Trilogie

Une trilogie de Janine Martin-Sacriste.


« Les petits cailloux », retour de lecture de Pierre Perrin

Emprunté à Jacques Tati, l’exergue donne le ton : « La vie, c’est très drôle, si on prend le temps de la regarder ». Le récit est conduit à la façon de Poil de Carotte. Janine Martin-Sacriste procède par une série de courtes séquences, parfois en zigzag. Elle part d’un mort, puis de deux, en trois jours, pour bien commencer à parler de sa mère née sur ces entrefaites, en 1913. Sa mère comme la mienne est privée d’école dès qu’elle arrive en âge de travailler. Elle peut se marier à vingt-trois ans, à Cognac, non sans établir un contrat. « Venir de la campagne n’est pas toujours un handicap. »Le style est vif. L’art de la chute rayonne à la fin de chacune de ces séquences. La misère venue, la mère choisit d’abattre le chien d’un coup de fusil. « Le chien qui n’avait déjà plus de nom est mort devant son écuelle vide. » Les rumeurs, les désirs enfantins, tout se presse. Un agneau blanc, le corset rose, les médecines de mère, l’employé des assurances sur « son noir destrier », un vélo Solex, ce dernier a « modelé sa perception du beau ». Le père hélas, seul complice, meurt quand elle a dix ans. « Mon père, mon rempart. J’ai oublié ta voix, pas ton odeur ». Le portrait de Tonton Taxi : « Long comme une asperge, pâle comme une endive, des cheveux carotte au sel et des yeux comme des petits pois, bien vifs, derrière les lunettes cerclées de fer, posées sur le bout de son nez. » Le récit s’achève sur cette désolation : « Maman ! J’aurais pu t’aimer si tu avais osé la vérité, j’aurais pu te consoler et nous aurions vécu tous ces deuils, enlacées l’une à l’autre ». Jacqueline Fischer signe la quatrième de couverture. Nine, c’est le nom de la narratrice qui est aussi l’auteur de ce roman autobiographique, « fait mouche à chaque ligne, tire droit au cœur. Rouge est le fil de ce texte : une âme sautille de scène en scène dans la clarté singulière d’un regard et la justesse d’une écriture limpide ».
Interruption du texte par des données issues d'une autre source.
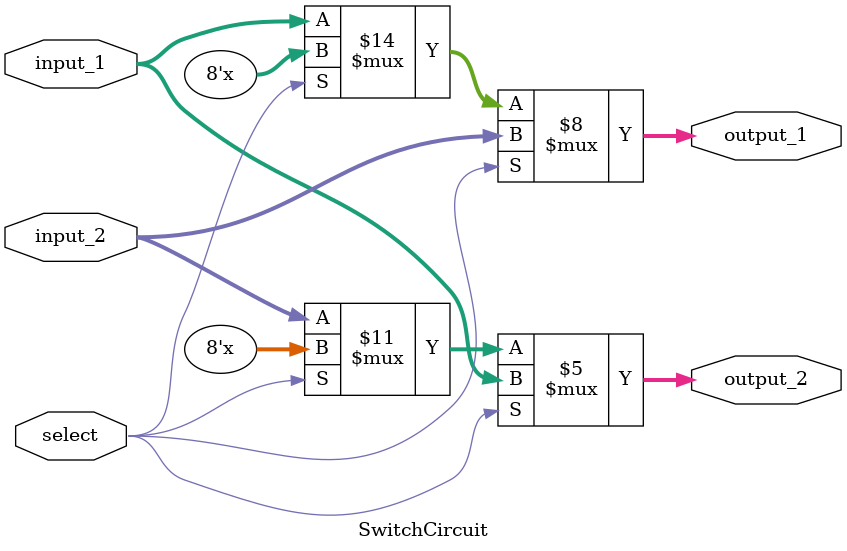
<source format=v>
module SwitchCircuit
(
input_1,
input_2,
select,
output_1,
output_2
);
input [0:7] input_1;
input [0:7] input_2;
input select;
output reg [0:7] output_1;
output reg [0:7] output_2;
always @(select) begin
	if (select  ==  1'b0)
	begin
	output_1 = input_1;
	output_2 = input_2;
	end
	if (select  ==  1'b1)
	begin
	output_1 = input_2;
	output_2 = input_1;
	end
end
endmodule
</source>
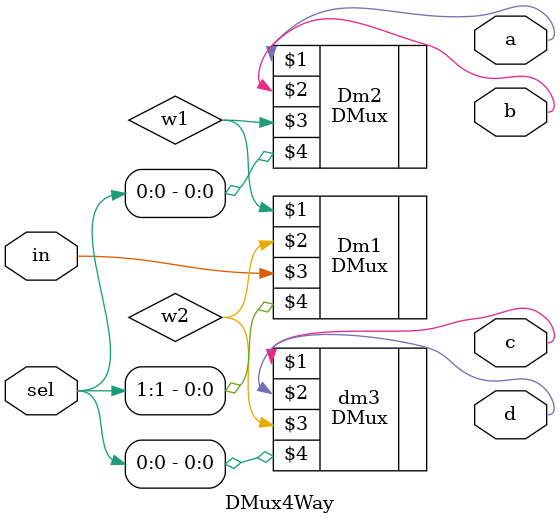
<source format=v>
/**
 * 4-way demultiplexor:
 * {a, b, c, d} = {in, 0, 0, 0} if sel == 00
 *                {0, in, 0, 0} if sel == 01
 *                {0, 0, in, 0} if sel == 10
 *                {0, 0, 0, in} if sel == 11
 */

module DMux4Way(
	input in,
	input [1:0] sel,
    output a,
	output b,
	output c,
	output d
);
	
   wire w1 ,w2;
  DMux Dm1 (w1,w2,in,sel[1]);
  DMux Dm2 (a,b,w1,sel[0]);
  DMux dm3 (c,d,w2,sel[0]);
endmodule

</source>
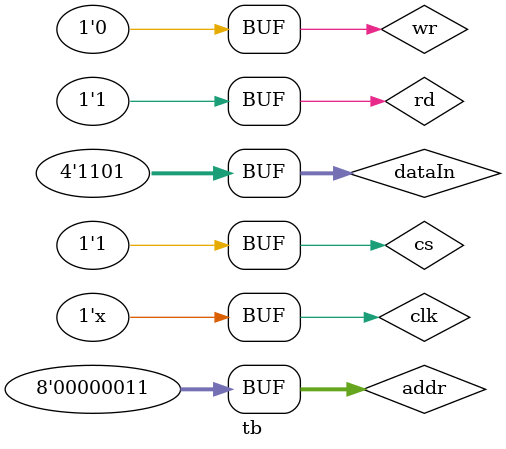
<source format=v>
`timescale 1ns / 1ps



module tb();
reg clk,cs,wr,rd;
reg [3:0] dataIn;
reg [7:0] addr;
wire [3:0]dataOut;

dual_port_ram uut(clk,cs,rd,wr,addr,dataIn,dataOut);


initial begin
clk=0;
cs=0;wr=0;rd=0;addr=0;dataIn=0;

#15
cs=1;
rd=0;
wr=1; 
addr=4'b0001;
dataIn=4'b1111;

#15
addr=4'b0010;
dataIn=4'b1110;

#15
addr=4'b0011;
dataIn=4'b1101;

#15
wr=0; rd=1;
#5
addr=4'b0001;
#5
addr=4'b0010;
#5
addr=4'b0011;
end
always clk= #5 ~clk;

endmodule

</source>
« Plus loin que l’à-mère », retour de lecture d’Henri-Pierre Rodriguez

Il est des enfers desquels on ne revient pas, certes on peut en sortir, mais à quel prix, leurs brûlures glacées vous tenaillent à jamais sous la fausse cautérisation du non-exprimé, du non-entendu.

On ne tombe pas dans ces enfers-là, on y est plongés dès même avant que la conscience vous en livre leurs froides lueurs.

Puis tout est affaire de lutte sans combats, de fausse passivité car on ne peut réagir contre ce que la vie impose aux sans-défense et n’ont, pour refuge, que l’obstination de leur vie intérieure malgré la violence des enfances volées à grand coups de viols psychiques et physiques.

Le vécu de Nine m’a fait penser à la Justine de Sade, mais en bien plus bouleversant car son calvaire émaillé de chutes sans rédemption n’est habillé ni de baroque, ni d’exceptionnel pas plus que de fiction. Son itinéraire est d’épines vraies.

Le malheur de Nine est cru et sans recours, Fulbert « passe » comme un ange incapable d’apporter la rédemption et, Marie, la mère incompréhensible est cadenassée dans son inaptitude au bonheur, à la vie. Les autres ne sont que des comparses qui vivent leurs misérables petits désirs avec l’arrogance impunie des forts sur les faibles.

Mais, de ce sordide compost, naît à défaut de rédemption une renaissance, fruit d’intelligence aigüe et de lumineuse pulsion de vie couvée dans l’ombre du malheur transgressé.

Ainsi, au creuset de l’alambic ou mute le noir en braise est né un écrivain.